- [Your assignment]: Exactly as they appear, write the lines from the one containing "ring pip: (425, 410)" to the final line of the entries, leaving pictures out.

(Named joint coordinates)

____

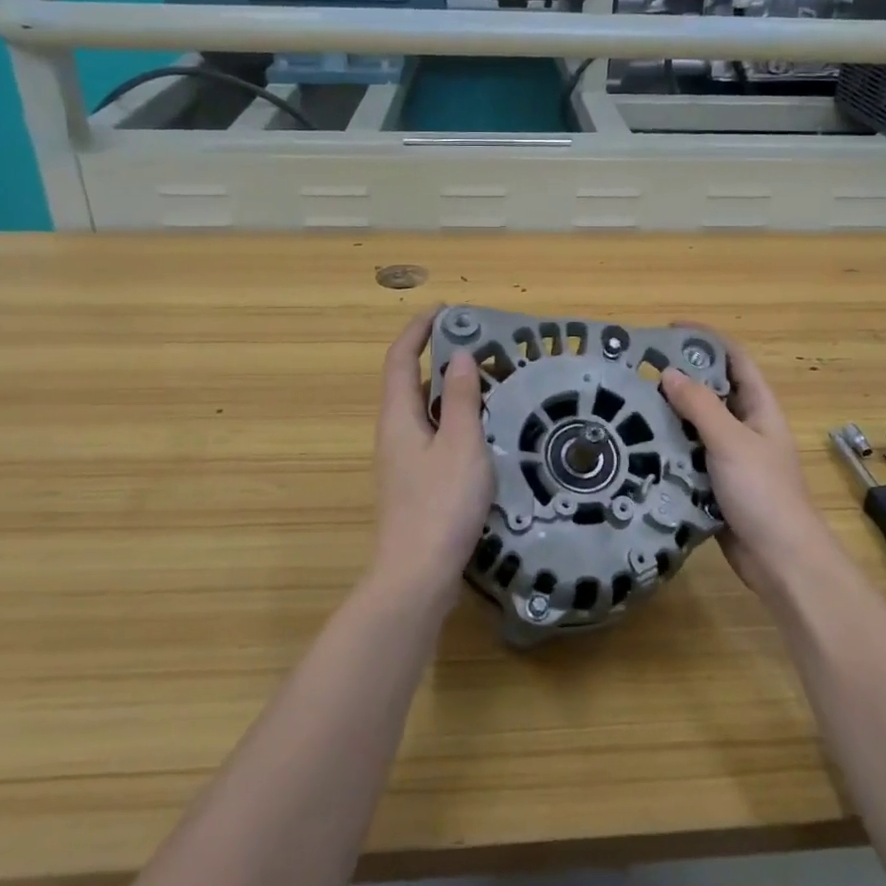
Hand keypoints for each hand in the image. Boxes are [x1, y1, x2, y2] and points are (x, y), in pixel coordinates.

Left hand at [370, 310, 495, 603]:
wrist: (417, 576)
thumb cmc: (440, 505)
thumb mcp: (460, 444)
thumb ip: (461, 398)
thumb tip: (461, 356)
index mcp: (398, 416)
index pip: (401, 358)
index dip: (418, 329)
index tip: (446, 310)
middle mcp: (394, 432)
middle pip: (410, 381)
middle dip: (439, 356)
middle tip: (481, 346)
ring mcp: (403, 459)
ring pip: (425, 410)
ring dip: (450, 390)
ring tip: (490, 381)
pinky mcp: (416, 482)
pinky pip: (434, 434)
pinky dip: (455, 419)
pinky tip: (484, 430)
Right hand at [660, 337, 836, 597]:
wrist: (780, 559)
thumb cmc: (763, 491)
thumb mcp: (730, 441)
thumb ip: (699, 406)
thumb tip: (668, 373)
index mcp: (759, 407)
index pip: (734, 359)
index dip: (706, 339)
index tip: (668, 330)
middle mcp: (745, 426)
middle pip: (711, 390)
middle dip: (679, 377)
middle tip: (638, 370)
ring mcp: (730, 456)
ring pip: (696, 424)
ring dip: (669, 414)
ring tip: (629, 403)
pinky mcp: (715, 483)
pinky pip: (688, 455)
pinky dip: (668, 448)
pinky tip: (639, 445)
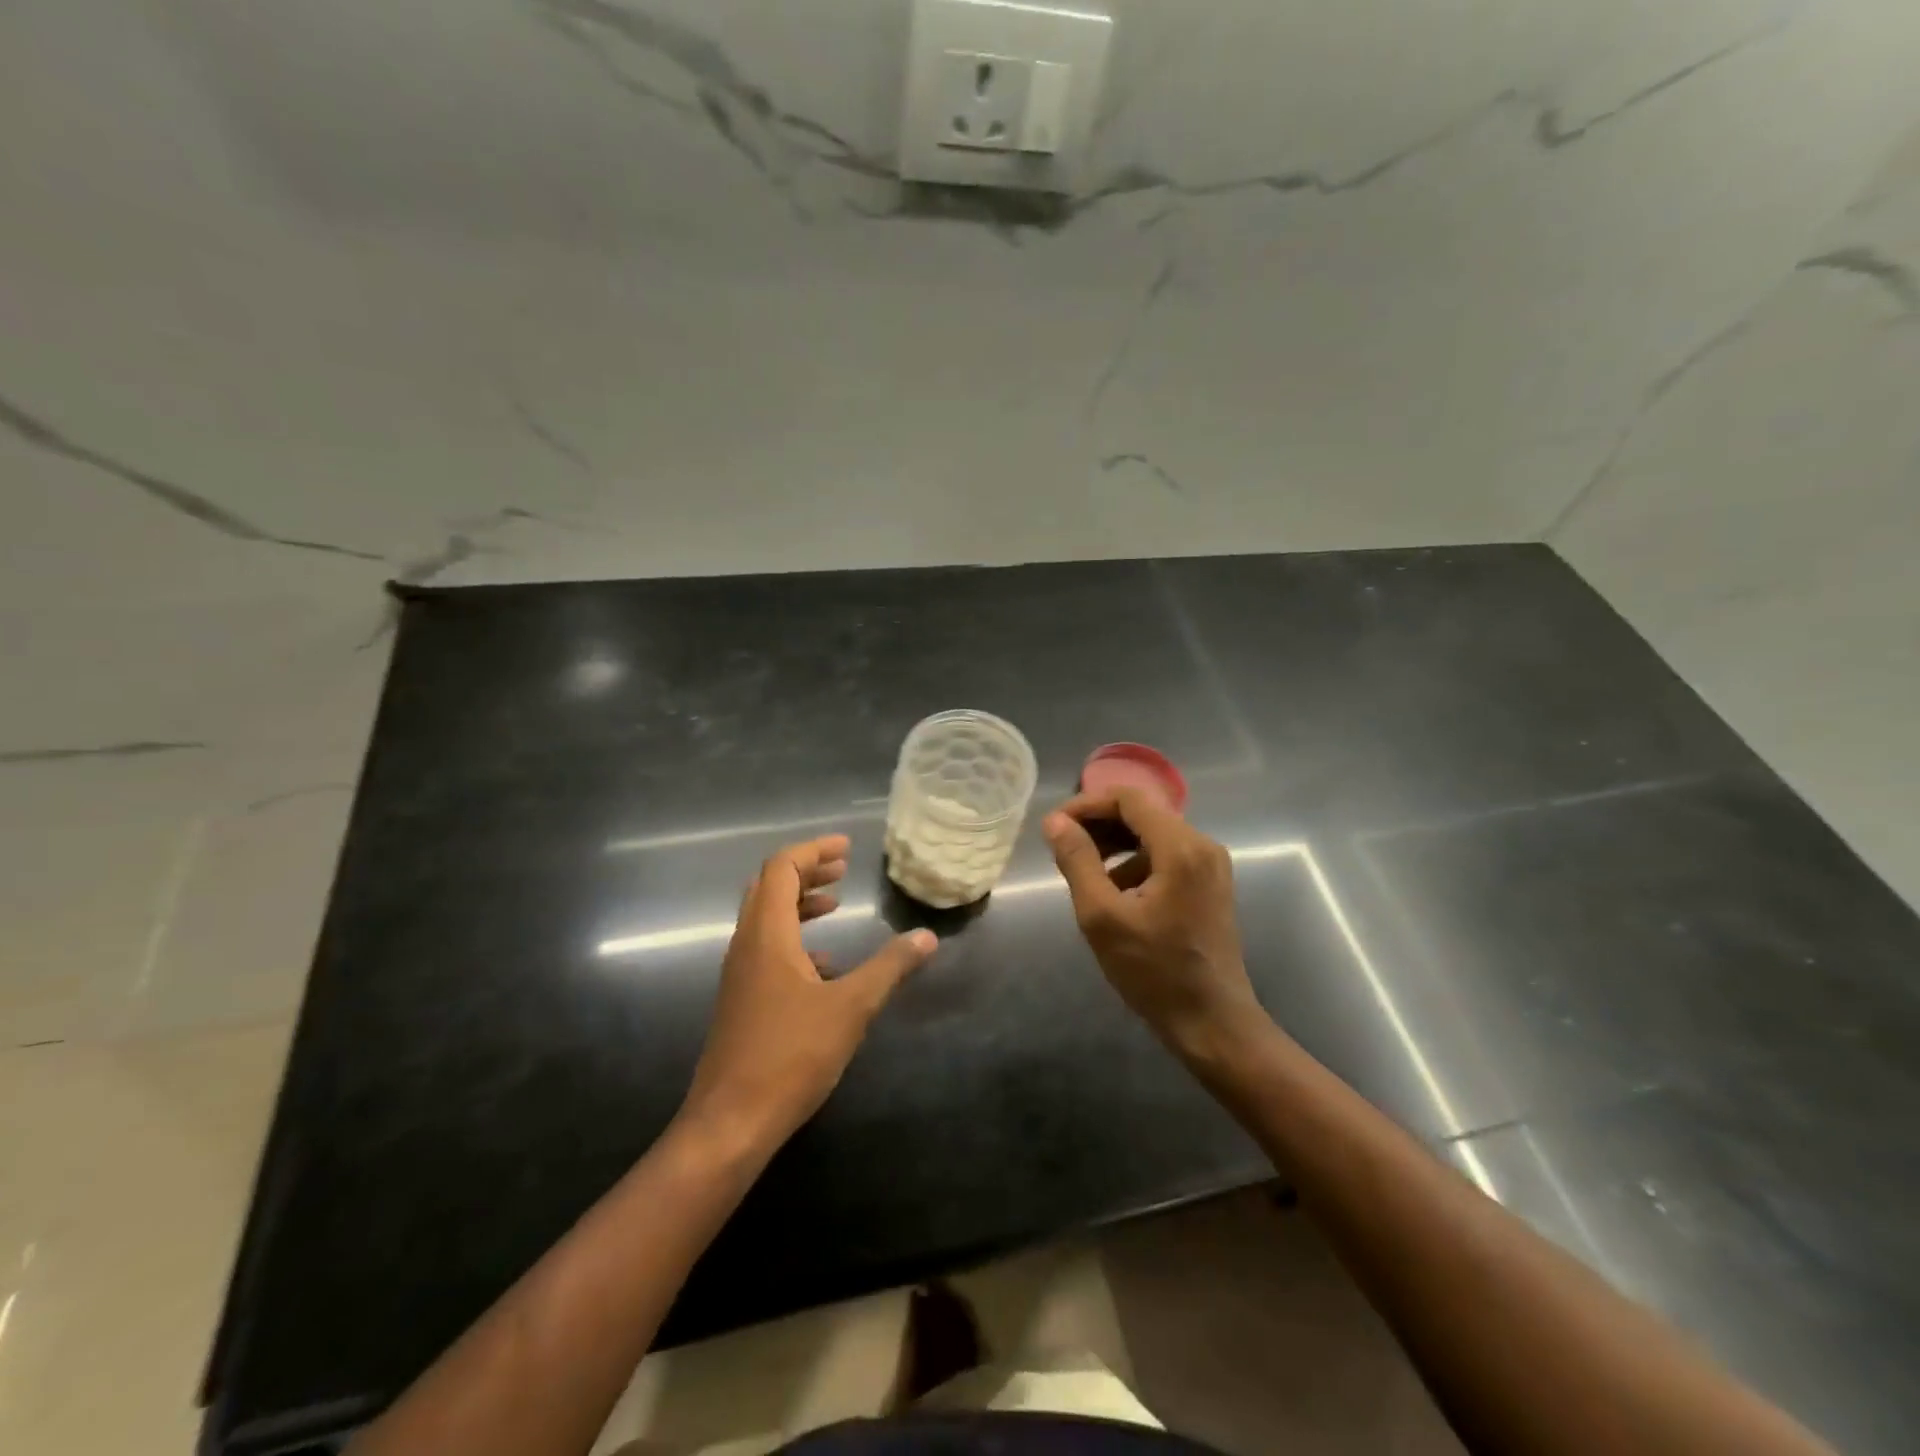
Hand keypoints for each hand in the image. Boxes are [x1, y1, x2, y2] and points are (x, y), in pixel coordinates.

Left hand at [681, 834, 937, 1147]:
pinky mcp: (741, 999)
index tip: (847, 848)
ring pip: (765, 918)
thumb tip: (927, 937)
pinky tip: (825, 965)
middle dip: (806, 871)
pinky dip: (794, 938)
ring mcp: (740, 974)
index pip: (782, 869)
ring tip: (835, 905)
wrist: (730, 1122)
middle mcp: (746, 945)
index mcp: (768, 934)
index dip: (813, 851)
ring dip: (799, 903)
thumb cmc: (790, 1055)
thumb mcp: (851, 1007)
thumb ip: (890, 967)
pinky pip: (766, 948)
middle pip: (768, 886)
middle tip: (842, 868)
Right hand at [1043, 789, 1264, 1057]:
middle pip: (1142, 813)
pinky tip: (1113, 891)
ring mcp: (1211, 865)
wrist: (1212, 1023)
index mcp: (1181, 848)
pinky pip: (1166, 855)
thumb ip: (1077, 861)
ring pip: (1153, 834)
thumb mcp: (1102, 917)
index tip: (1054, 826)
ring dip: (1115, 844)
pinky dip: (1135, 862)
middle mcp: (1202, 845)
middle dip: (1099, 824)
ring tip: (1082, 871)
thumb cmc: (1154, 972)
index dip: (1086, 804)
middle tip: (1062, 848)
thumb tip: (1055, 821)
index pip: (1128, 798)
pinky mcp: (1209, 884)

____

- [Result of this exercise]:
ring pip: (425, 410)
ring dip: (450, 390)
ring tip: (490, 381)
pinky mcp: (416, 482)
pinky pip: (434, 434)
pinky dip: (455, 419)
pinky tip: (484, 430)
Right hand at [660, 337, 836, 597]:
wrist: (780, 559)
thumb cmc: (763, 491)
thumb mcp: (730, 441)
thumb ip: (699, 406)
thumb tip: (668, 373)
index mcp: (759, 407)
index pip: (734, 359)
index dip: (706, 339)
index tip: (668, 330)
middle mcp: (745, 426)
middle pip: (711, 390)
middle dip: (679, 377)
middle tip: (638, 370)
ring mcp: (730, 456)
ring pip: (696, 424)
ring dip: (669, 414)
ring tip: (629, 403)
pinky mcp: (715, 483)
pinky pip: (688, 455)
pinky dip: (668, 448)
pinky tip: (639, 445)
Hand keypoints for each hand in the image. Boxes are [x1, y1, x2, y2] and points are (x, y), in pixel coordinates.

Left hand at [681, 834, 937, 1147]:
pinky mcp: (741, 999)
index tip: (847, 848)
ring pip: (765, 918)
thumb tip: (927, 937)
pinky tip: (825, 965)
middle dip: (806, 871)
pinky dip: (794, 938)
ring mcp: (740, 974)
index pip: (782, 869)
ring tip: (835, 905)
wrist: (730, 1122)
middle mcp: (746, 945)
index mcp: (768, 934)
index dip: (813, 851)
ring dip: (799, 903)
thumb cmc: (790, 1055)
thumb mcp: (851, 1007)
thumb ip: (890, 967)
pinky pip: (766, 948)
middle pip: (768, 886)
middle tip: (842, 868)
Right hand at [1043, 789, 1264, 1057]:
middle pip: (1142, 813)
pinky tip: (1113, 891)
ring mcp: (1211, 865)
wrist: (1212, 1023)
index mcp: (1181, 848)
pinky pip: (1166, 855)
thumb ip: (1077, 861)
ring pip: (1153, 834)
thumb mcp: (1102, 917)
index tip: (1054, 826)
ring dip: (1115, 844)
pinky dip: (1135, 862)
middle mcp: (1202, 845)
middle dip: (1099, 824)
ring tip: (1082, 871)
thumb cmc: (1154, 972)
index dip: (1086, 804)
middle tip: (1062, 848)
thumb tip: (1055, 821)
index pip: (1128, 798)
pinky mcp: (1209, 884)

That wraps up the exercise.